Aim of the exercise:
Filter the entries, keeping every line with the string "beading".

BEGIN

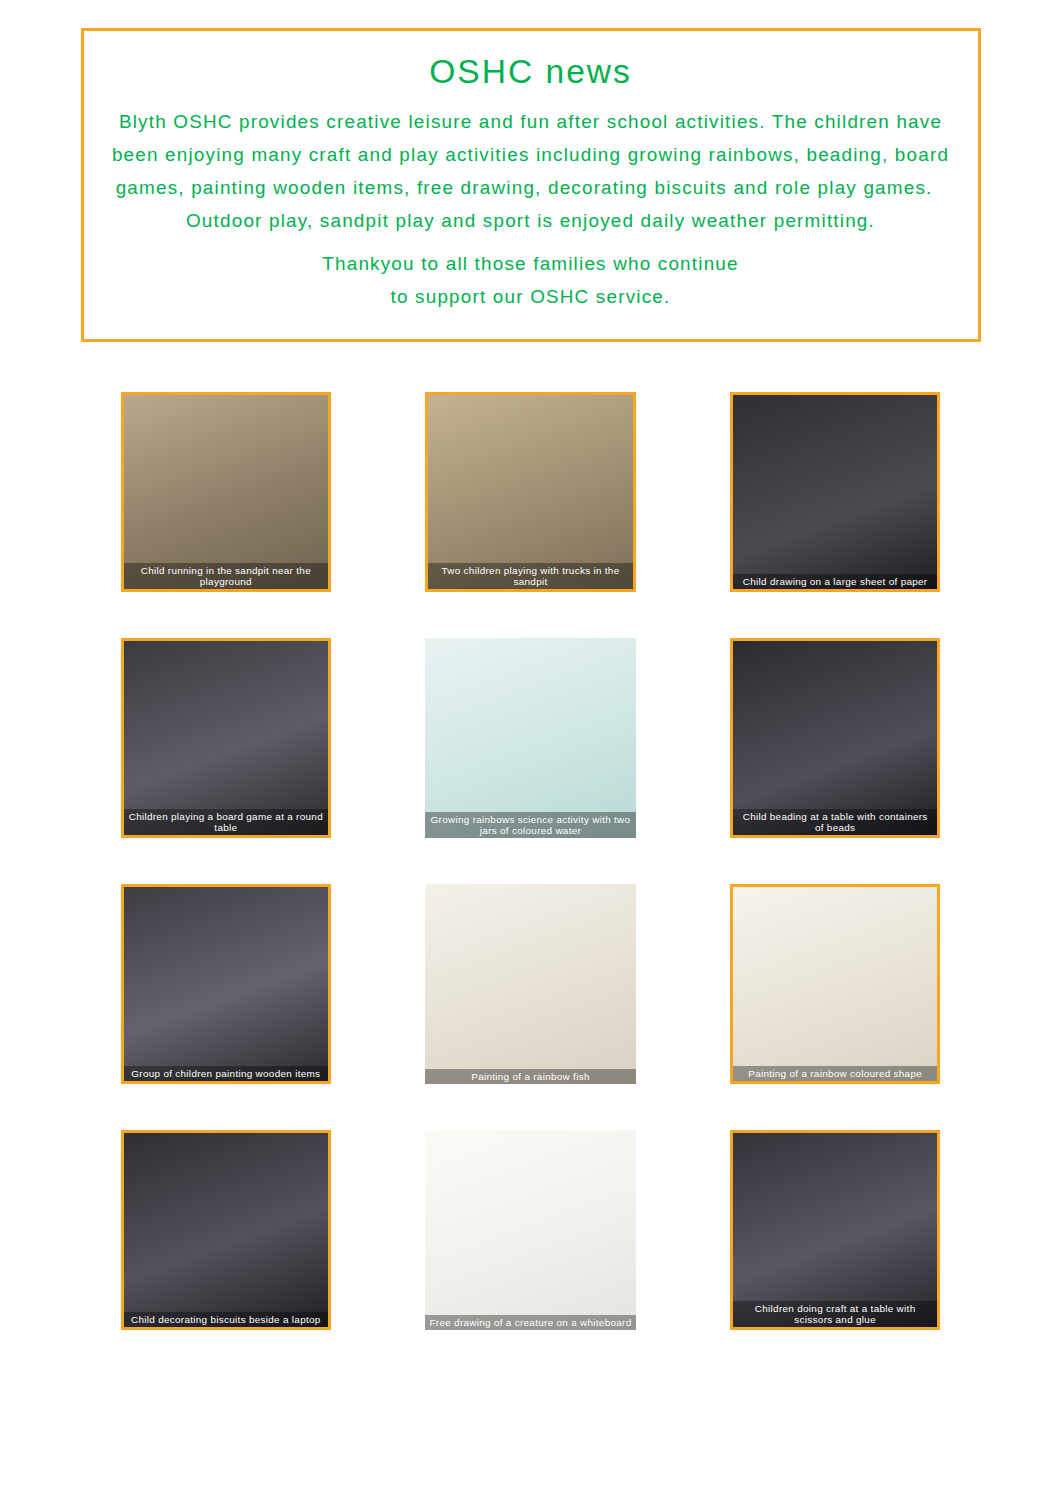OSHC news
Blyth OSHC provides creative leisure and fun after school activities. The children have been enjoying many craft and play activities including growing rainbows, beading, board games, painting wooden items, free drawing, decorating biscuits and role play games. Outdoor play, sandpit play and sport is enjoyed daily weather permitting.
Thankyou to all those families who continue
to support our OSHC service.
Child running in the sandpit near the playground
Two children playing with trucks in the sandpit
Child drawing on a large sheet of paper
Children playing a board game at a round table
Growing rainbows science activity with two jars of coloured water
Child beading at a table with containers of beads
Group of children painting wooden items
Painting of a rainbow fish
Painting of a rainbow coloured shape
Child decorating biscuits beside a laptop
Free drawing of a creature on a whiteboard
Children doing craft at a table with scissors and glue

END

Exercise answer:
Blyth OSHC provides creative leisure and fun after school activities. The children have been enjoying many craft and play activities including growing rainbows, beading, board games, painting wooden items, free drawing, decorating biscuits and role play games. Outdoor play, sandpit play and sport is enjoyed daily weather permitting.
Child beading at a table with containers of beads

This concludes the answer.